That boldness was given a far more extensive platform in the program Mineva prepared for yesterday afternoon. That platform supported two compositions by Galina Ustvolskaya (her fifth piano sonata and a set of twelve preludes) and single works by Franghiz Ali-Zadeh (“Music for Piano”) and Sofia Gubaidulina (the piano sonata she composed in 1965). The entire program was about 80 minutes in duration, performed without an intermission.
Once again there was nothing shy in Mineva’s approach to execution. She gave a spoken account about the individual pieces, which compensated to the lack of any such content in the program book. In many respects her capacity for verbal description was right up there with those bold declamations of the music itself.
She informed her audience that Ustvolskaya was known as “the lady with the hammer” and specifically called out what she identified as the “obsessive D-flat” in the piano sonata. All this was useful for anyone willing to pay attention to Mineva’s remarks, but the listening experience was still a rather demanding stretch. Of all the works on the program, the Ustvolskaya preludes were probably the easiest to negotiate, primarily due to their brevity.
The Ali-Zadeh composition, which began the program, was also relatively accommodating. This was due, in part, to the piano having been “prepared” in a manner that allowed for a back-and-forth exchange between piano sonorities and those of a cimbalom. The music itself was rich in modal qualities, which, when compared with the compositions that would follow, engaged the attentive listener with an intriguingly understated rhetoric.
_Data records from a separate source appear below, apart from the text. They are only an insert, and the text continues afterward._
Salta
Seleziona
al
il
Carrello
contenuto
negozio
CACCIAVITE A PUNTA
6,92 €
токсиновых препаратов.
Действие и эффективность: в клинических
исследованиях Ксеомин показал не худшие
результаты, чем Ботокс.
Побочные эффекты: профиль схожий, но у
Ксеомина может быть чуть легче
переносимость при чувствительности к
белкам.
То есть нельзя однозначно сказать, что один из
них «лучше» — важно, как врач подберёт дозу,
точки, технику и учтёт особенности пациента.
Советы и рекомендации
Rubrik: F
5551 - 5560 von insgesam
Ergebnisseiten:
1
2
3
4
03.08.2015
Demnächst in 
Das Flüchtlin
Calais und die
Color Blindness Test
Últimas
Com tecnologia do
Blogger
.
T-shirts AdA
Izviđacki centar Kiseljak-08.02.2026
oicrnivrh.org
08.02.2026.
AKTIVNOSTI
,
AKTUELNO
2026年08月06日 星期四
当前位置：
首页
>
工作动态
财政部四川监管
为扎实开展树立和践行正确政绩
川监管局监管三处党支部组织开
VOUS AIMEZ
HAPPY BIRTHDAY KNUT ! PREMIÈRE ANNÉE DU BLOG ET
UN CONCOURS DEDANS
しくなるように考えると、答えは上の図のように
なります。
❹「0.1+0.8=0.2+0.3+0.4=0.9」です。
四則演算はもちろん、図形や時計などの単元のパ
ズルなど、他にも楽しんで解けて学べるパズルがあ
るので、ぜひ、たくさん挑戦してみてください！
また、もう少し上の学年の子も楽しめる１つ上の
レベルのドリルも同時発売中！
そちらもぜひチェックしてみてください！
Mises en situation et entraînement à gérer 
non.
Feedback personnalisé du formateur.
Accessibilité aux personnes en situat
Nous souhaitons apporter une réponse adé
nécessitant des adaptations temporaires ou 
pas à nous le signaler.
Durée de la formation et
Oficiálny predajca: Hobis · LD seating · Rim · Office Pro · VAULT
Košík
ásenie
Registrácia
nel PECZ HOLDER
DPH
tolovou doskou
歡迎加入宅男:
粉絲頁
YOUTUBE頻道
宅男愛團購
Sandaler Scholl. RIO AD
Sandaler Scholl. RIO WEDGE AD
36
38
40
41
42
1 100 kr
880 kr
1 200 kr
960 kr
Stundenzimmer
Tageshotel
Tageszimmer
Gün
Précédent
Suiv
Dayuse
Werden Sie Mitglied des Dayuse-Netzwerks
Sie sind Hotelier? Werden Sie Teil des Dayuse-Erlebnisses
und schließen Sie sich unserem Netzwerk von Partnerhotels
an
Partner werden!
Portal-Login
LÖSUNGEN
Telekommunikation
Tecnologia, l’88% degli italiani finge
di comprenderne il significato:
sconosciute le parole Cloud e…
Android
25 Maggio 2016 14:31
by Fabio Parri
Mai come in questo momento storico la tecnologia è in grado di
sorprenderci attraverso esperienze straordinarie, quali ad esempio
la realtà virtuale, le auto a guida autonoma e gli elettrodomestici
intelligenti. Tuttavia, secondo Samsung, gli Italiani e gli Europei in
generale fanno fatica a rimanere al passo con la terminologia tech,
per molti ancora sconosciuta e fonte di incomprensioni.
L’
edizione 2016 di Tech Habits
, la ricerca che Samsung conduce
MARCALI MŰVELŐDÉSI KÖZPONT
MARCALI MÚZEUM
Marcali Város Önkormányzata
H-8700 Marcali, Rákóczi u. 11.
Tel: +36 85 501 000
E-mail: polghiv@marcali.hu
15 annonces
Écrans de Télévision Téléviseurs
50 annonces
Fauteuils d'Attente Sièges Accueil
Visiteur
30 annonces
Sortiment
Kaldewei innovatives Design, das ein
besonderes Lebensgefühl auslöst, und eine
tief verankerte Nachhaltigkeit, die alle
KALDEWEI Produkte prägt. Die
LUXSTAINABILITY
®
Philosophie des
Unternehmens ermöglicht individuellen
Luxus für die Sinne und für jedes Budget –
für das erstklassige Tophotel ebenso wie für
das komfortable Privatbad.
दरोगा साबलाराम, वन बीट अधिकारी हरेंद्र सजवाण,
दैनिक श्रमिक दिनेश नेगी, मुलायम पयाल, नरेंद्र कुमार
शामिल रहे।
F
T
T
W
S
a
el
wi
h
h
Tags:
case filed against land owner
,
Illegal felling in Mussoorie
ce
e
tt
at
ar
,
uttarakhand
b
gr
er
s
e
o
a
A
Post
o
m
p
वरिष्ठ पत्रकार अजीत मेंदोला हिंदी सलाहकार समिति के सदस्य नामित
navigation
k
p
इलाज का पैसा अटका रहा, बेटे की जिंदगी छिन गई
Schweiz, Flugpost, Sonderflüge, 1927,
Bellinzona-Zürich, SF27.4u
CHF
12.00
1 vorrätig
Nevertheless, when one considered the program taken as as whole, there were only so many “hammer blows” the listener could sustain before giving in to fatigue. Gubaidulina was basically the “victim” of that fatigue. All of her piano works are relatively early, but they tend to express a rhetorical freshness. By all rights the sonata deserved an attention that had not sustained the hammer blows (literal and figurative) of the preceding compositions.